My first change - and I think I had long ago started the first steps down this road - is to become an independent business person - self-employed as a hypnotherapist, anomaly researcher, writer and public speaker on topics such as close encounters and healing work.

One of the biggest things I have wanted to do is push the envelope of what we currently know - To Explore. To that end, I hope to do an increasing amount of work with MUFON, the Mutual UFO Network. To date, this has been, to say the least, a mind-boggling adventure. Earlier blog posts (a lot earlier, as I have not been very good at keeping up my blog), describe fascinating things in the UFO and Close Encounter world. I don't need to go into that here. Also, there's a lot more on my two sites: www.craigrlang.com and www.thecosmicbridge.com.

The second point - To Understand: What is the truth behind the array of phenomena we encounter just over the horizon, UFOlogical, parapsychological, esoteric, and much more. I don't know exactly where this will lead but it is very much the center lane of the road ahead. What I do know it that it will most likely involve a whole lot more writing.

First step (after I finish this blog post, that is), is to get my novel published, The Fifth Key. It is a story about two UFO abduction experiencers, caught in the conflict between two civilizations vying for control of Earth (OK, I know you are asking why 'controlled.' Our sovereignty over our world is another whole issue; exopolitics is rapidly becoming a fascinating topic in itself) and our region of the cosmos. After The Fifth Key (which I am now trying to get published), the second book will be Children of the Stars, the continuing story of the two main characters in The Fifth Key.

Somewhere in there, I hope to finish (and hopefully get published) a follow-on to The Cosmic Bridge. this will be a second edition to Bridge and/or an entirely new book, which I tentatively plan to call the Close Encounter Survival Guide. All of this will take me years (hopefully not too many) to get done and out the door. Lots of stuff to keep me off the streets.

The third point - To Serve. This is probably where the small business road will lead - continuing down the road of the healer. It's what I loved most about work in the engineering world and it takes me back full circle, to the pain patient visiting our lab so many years before.
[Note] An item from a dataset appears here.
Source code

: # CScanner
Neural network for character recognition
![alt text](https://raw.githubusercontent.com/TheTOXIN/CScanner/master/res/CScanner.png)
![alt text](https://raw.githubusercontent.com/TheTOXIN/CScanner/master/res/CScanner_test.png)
No doubt, it will be centered around my hypnotherapy practice - I plan to focus on fear management, helping people resolve the unexplained and helping people to come to terms with post-traumatic issues. Lots more on this as I develop this further. But for now, let's just say it is the left lane - the fast lane - of the road ahead.

Meanwhile, the transition has been interesting. For the last several days now, instead of getting in my car to go to work, I have stepped through the door into my studio. Once there, I am at work. The first tasks are, update my website, get my book ready to be published and get it sent out to agents, etc. Then it will be to find an office, focus on marketing my hypnotherapy practice, etc. etc. etc. etc. Life is never dull.

They say that being freelance is wonderful - you get to choose your own hours, as long as they total up to 168 in a week (24 X 7). I guess we will see how that works. For now, it is a tremendously fascinating experience to transition from the regularly-ordered world of the corporate cubicle to the completly unstructured world of the self-employed. I expect there will be a lot of lessons in the near future, a lot of joys and a few tears.

Well, enough for now. My office staff (my two shelty-poo pups, Libby and Stormy) need to go outside for a few moments.